Pakistan's government on Thursday rejected a panel set up and headed by the chief justice that is due to rule on a draft law clipping his powers, claiming conflict of interest, the latest standoff amid months of economic and political turmoil.

Prime Minister Shehbaz Sharif's government is involved in a row with the Supreme Court over the holding of snap polls in two provinces where former leader Imran Khan had dissolved the local governments this year in a bid to force early elections.

The government says it is not economically viable to hold snap elections first ahead of a general election due in October.

Chief Justice Umar Ata Bandial on Wednesday set up a panel of eight judges, to be headed by himself, that on Thursday started discussing the draft law, according to the court's cause list.

The draft law, which has been passed by parliament and sent to the president for assent, cuts down the chief justice's powers to constitute panels, hear appeals or assign cases to judges in his team, according to a copy of the bill.

"We reject this panel," Law Minister Azam Nazeer Tarar, flanked by all of the government's coalition partners, told a news conference in Islamabad. "We expect that this panel will be dissolved today."

Tarar said there was clear conflict of interest and called on the chief justice to quit.

A parliamentary finance committee on Thursday rejected a bill to issue 21 billion rupees ($73.87 million) in funds for the snap polls, Sharif's aide, Ata Tarar, said.

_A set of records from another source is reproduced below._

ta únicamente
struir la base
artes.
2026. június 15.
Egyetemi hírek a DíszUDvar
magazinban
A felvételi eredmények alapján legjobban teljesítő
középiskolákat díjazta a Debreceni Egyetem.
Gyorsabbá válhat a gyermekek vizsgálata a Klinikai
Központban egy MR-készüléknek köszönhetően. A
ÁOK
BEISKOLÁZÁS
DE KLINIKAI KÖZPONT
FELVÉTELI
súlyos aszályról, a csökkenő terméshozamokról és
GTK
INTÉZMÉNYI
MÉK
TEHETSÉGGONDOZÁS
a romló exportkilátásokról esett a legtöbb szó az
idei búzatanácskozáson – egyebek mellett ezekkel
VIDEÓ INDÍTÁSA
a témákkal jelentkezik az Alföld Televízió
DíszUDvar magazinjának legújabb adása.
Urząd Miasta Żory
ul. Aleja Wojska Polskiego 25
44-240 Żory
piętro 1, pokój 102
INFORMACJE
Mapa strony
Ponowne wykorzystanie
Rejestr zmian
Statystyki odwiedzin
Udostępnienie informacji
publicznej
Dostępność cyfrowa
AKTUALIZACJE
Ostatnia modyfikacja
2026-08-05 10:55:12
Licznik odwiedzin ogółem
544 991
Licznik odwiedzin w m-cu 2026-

The chief justice has summoned government finance officials to his chamber on Friday to seek a reply on the funds, warning that non-compliance would have consequences.

The row between the government and the judiciary comes amid economic turmoil, with record inflation and an acute balance of payments crisis, while talks with the IMF to secure $1.1 billion funding as part of a $6.5 billion bailout agreed to in 2019 have not yet yielded fruit.